Enter "Sale with Legal Warranty". The legal warranty is what protects the buyer from hidden defects. Bank repos, successions are automatically sold Without legal warranty making them exempt from such lawsuits.

Selling yourself without legal warranty protects you as well - but not if the defect was intentionally hidden. One can ask, "why doesn't everyone sell without legal warranty then?" Well, it makes the property less attractive and will have to be offered at a big discount.
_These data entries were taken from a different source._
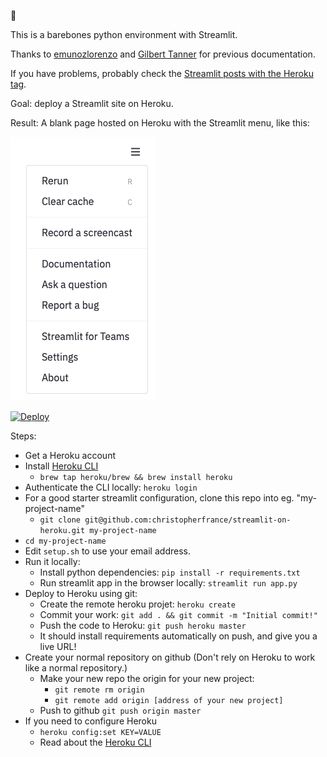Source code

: 👋 

This is a barebones python environment with Streamlit.

Thanks to [emunozlorenzo](https://github.com/emunozlorenzo/Deploying-Streamlit-with-Heroku) and [Gilbert Tanner](https://gilberttanner.com/blog/deploying-your-streamlit-dashboard-with-heroku) for previous documentation.

If you have problems, probably check the [Streamlit posts with the Heroku tag](https://discuss.streamlit.io/tag/heroku).

Goal: deploy a Streamlit site on Heroku. 

Result: A blank page hosted on Heroku with the Streamlit menu, like this:

![Default Streamlit Menu](screenshot-default-streamlit-menu.png) 

[![Deploy](https://www.herokucdn.com/deploy/button.svg)](https://heroku.com/deploy)

Steps:

  - Get a Heroku account 
  - Install [Heroku CLI](https://devcenter.heroku.com/articles/getting-started-with-python)
      - `brew tap heroku/brew && brew install heroku`
  - Authenticate the CLI locally: `heroku login` 
  - For a good starter streamlit configuration, clone this repo into eg. "my-project-name"
    - `git clone git@github.com:christopherfrance/streamlit-on-heroku.git my-project-name`
  - `cd my-project-name`
  - Edit `setup.sh` to use your email address.
  - Run it locally:
    - Install python dependencies: `pip install -r requirements.txt`
    - Run streamlit app in the browser locally: `streamlit run app.py`
  - Deploy to Heroku using git: 
    - Create the remote heroku projet: `heroku create`
    - Commit your work: `git add . && git commit -m "Initial commit!"`
    - Push the code to Heroku: `git push heroku master`
    - It should install requirements automatically on push, and give you a live URL!
  - Create your normal repository on github (Don't rely on Heroku to work like a normal repository.)
    - Make your new repo the origin for your new project: 
      - `git remote rm origin`
      - `git remote add origin [address of your new project]`
    - Push to github `git push origin master`
  - If you need to configure Heroku
    - `heroku config:set KEY=VALUE`
    - Read about the [Heroku CLI](https://devcenter.heroku.com/articles/heroku-cli)
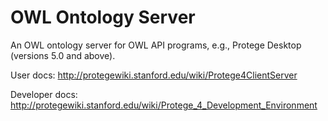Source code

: OWL Ontology Server
===================

An OWL ontology server for OWL API programs, e.g., Protege Desktop (versions 5.0 and above).


User docs: http://protegewiki.stanford.edu/wiki/Protege4ClientServer

Developer docs: http://protegewiki.stanford.edu/wiki/Protege_4_Development_Environment
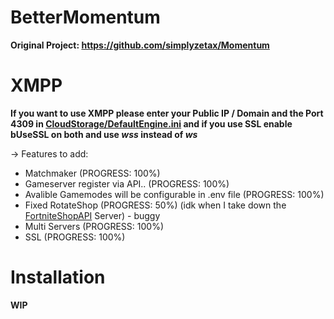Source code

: # BetterMomentum

**Original Project: https://github.com/simplyzetax/Momentum**

#

# XMPP

**If you want to use XMPP please enter your Public IP / Domain and the Port 4309 in [CloudStorage/DefaultEngine.ini](https://github.com/Project-BlackFN/BetterMomentum/blob/main/CloudStorage/DefaultEngine.ini) and if you use SSL enable bUseSSL on both and use *wss* instead of *ws***

-> Features to add:

  - Matchmaker (PROGRESS: 100%)
  - Gameserver register via API.. (PROGRESS: 100%)
  - Avalible Gamemodes will be configurable in .env file (PROGRESS: 100%)
  - Fixed RotateShop (PROGRESS: 50%) (idk when I take down the [FortniteShopAPI](https://github.com/Project-BlackFN/FortniteShopAPI) Server) - buggy
  - Multi Servers (PROGRESS: 100%)
  - SSL (PROGRESS: 100%)


# Installation

**WIP**
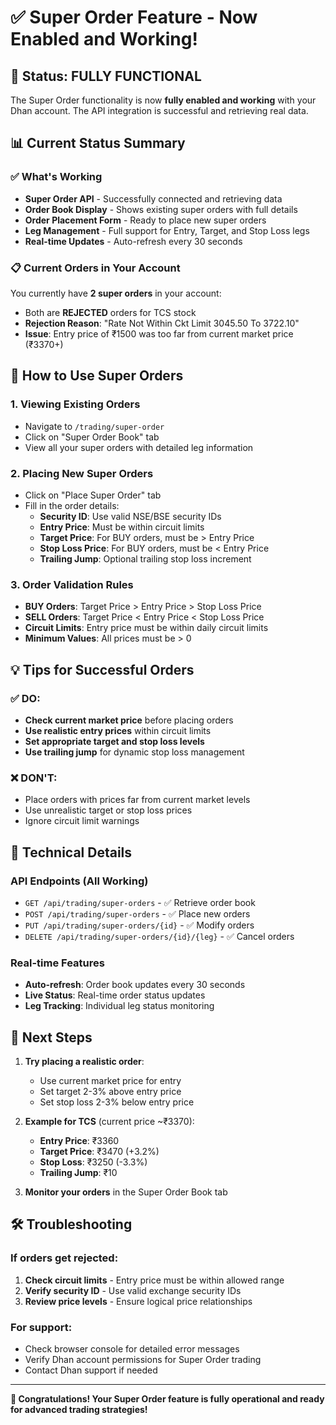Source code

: # ✅ Super Order Feature - Now Enabled and Working!

## 🎉 Status: **FULLY FUNCTIONAL**

The Super Order functionality is now **fully enabled and working** with your Dhan account. The API integration is successful and retrieving real data.

## 📊 Current Status Summary

### ✅ What's Working
- **Super Order API** - Successfully connected and retrieving data
- **Order Book Display** - Shows existing super orders with full details
- **Order Placement Form** - Ready to place new super orders
- **Leg Management** - Full support for Entry, Target, and Stop Loss legs
- **Real-time Updates** - Auto-refresh every 30 seconds

### 📋 Current Orders in Your Account
You currently have **2 super orders** in your account:
- Both are **REJECTED** orders for TCS stock
- **Rejection Reason**: "Rate Not Within Ckt Limit 3045.50 To 3722.10"
- **Issue**: Entry price of ₹1500 was too far from current market price (₹3370+)

## 🚀 How to Use Super Orders

### 1. **Viewing Existing Orders**
- Navigate to `/trading/super-order`
- Click on "Super Order Book" tab
- View all your super orders with detailed leg information

### 2. **Placing New Super Orders**
- Click on "Place Super Order" tab
- Fill in the order details:
  - **Security ID**: Use valid NSE/BSE security IDs
  - **Entry Price**: Must be within circuit limits
  - **Target Price**: For BUY orders, must be > Entry Price
  - **Stop Loss Price**: For BUY orders, must be < Entry Price
  - **Trailing Jump**: Optional trailing stop loss increment

### 3. **Order Validation Rules**
- **BUY Orders**: Target Price > Entry Price > Stop Loss Price
- **SELL Orders**: Target Price < Entry Price < Stop Loss Price
- **Circuit Limits**: Entry price must be within daily circuit limits
- **Minimum Values**: All prices must be > 0

## 💡 Tips for Successful Orders

### ✅ DO:
- **Check current market price** before placing orders
- **Use realistic entry prices** within circuit limits
- **Set appropriate target and stop loss levels**
- **Use trailing jump** for dynamic stop loss management

### ❌ DON'T:
- Place orders with prices far from current market levels
- Use unrealistic target or stop loss prices
- Ignore circuit limit warnings

## 🔧 Technical Details

### API Endpoints (All Working)
- `GET /api/trading/super-orders` - ✅ Retrieve order book
- `POST /api/trading/super-orders` - ✅ Place new orders
- `PUT /api/trading/super-orders/{id}` - ✅ Modify orders
- `DELETE /api/trading/super-orders/{id}/{leg}` - ✅ Cancel orders

### Real-time Features
- **Auto-refresh**: Order book updates every 30 seconds
- **Live Status**: Real-time order status updates
- **Leg Tracking**: Individual leg status monitoring

## 🎯 Next Steps

1. **Try placing a realistic order**:
   - Use current market price for entry
   - Set target 2-3% above entry price
   - Set stop loss 2-3% below entry price

2. **Example for TCS** (current price ~₹3370):
   - **Entry Price**: ₹3360
   - **Target Price**: ₹3470 (+3.2%)
   - **Stop Loss**: ₹3250 (-3.3%)
   - **Trailing Jump**: ₹10

3. **Monitor your orders** in the Super Order Book tab

## 🛠️ Troubleshooting

### If orders get rejected:
1. **Check circuit limits** - Entry price must be within allowed range
2. **Verify security ID** - Use valid exchange security IDs
3. **Review price levels** - Ensure logical price relationships

### For support:
- Check browser console for detailed error messages
- Verify Dhan account permissions for Super Order trading
- Contact Dhan support if needed

---

**🎉 Congratulations! Your Super Order feature is fully operational and ready for advanced trading strategies!**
Rentals are often accepted to be sold without legal warranty - but not owner-occupied properties.
 
#26 ·
Muska must be a lawyer, he definitely likes to look for little things and blow them up.

I never claimed to have kicked his butt, I just said you admitted it was possible.

I also just used the word lawyer generically to represent a law firm...I agree a lawyer would never go down to registries themselves...their egos would never fit through the doors (it's a joke muska).

As for your statements about what I said, they could equally be torn apart if we wanted to go back there (which I don't).

In the end, we both (seem to) agree that the corporate wall won't always protect you from a lawsuit. Whether or not they'll win and you'll lose remains in the hands of the courts, but that doesn't stop some lawyers from trying.
 
#27 ·
In the end, we both (seem to) agree that the corporate wall won't always protect you from a lawsuit. Whether or not they'll win and you'll lose remains in the hands of the courts, but that doesn't stop some lawyers from trying.

Yes, on that we can agree. There are no absolutes. And yes, some lawyers will try. Nothing wrong with that either, provided one can muster some law to support one's position. No lawyer should assert a near-hopeless cause of action and expose their client to the attendant costs, at least not unless one is dealing with a sophisticated client to whom one can explain the risks. A duly-informed client cannot be heard to complain if made aware early on that their counsel was drawing a rather long bow.